START Exercise data

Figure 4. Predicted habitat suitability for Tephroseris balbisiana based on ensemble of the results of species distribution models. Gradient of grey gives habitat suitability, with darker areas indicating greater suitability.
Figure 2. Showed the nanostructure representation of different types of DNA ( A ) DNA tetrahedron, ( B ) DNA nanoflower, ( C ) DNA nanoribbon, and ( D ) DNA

END Exercise data
START Exercise data

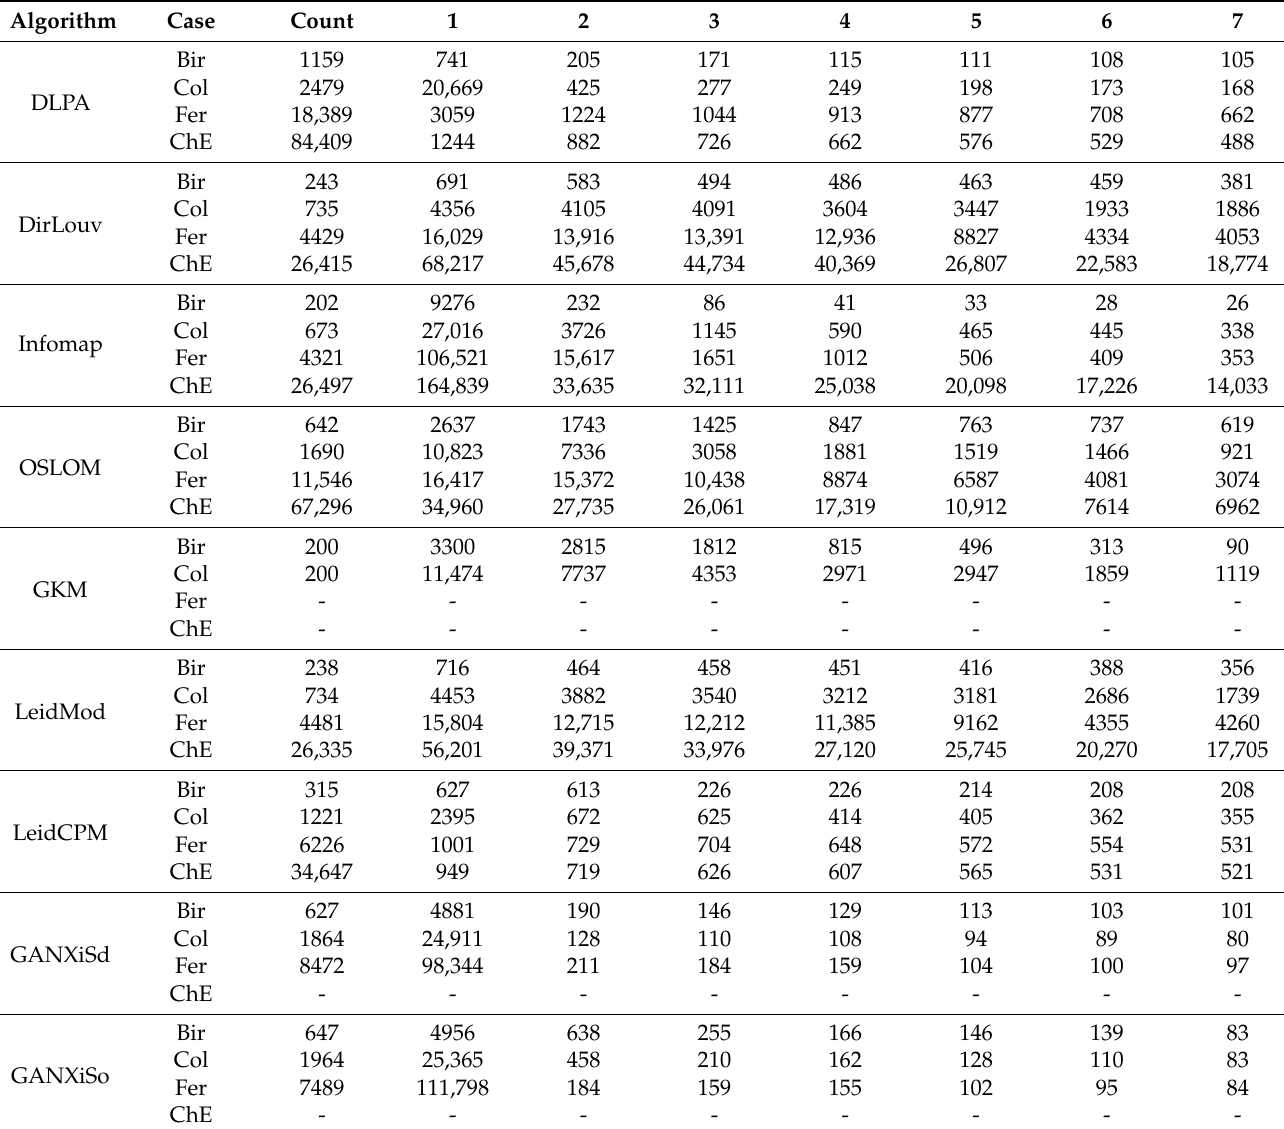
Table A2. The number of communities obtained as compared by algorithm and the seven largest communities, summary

END Exercise data
START Exercise data

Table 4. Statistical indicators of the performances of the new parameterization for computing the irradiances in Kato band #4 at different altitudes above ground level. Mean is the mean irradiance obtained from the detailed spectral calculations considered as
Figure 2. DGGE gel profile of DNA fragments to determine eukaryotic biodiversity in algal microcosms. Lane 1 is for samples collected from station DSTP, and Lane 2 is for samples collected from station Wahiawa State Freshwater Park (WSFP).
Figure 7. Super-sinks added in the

END Exercise data

Scan the records above for the lines holding "Figure 4. Predicted" and "Figure 2. Showed". Transcribe those two and every line between them word for word, and no others.

Figure 4. Predicted habitat suitability for Tephroseris balbisiana based on ensemble of the results of species distribution models. Gradient of grey gives habitat suitability, with darker areas indicating greater suitability.
Figure 2. Showed the nanostructure representation of different types of DNA ( A ) DNA tetrahedron, ( B ) DNA nanoflower, ( C ) DNA nanoribbon, and ( D ) DNA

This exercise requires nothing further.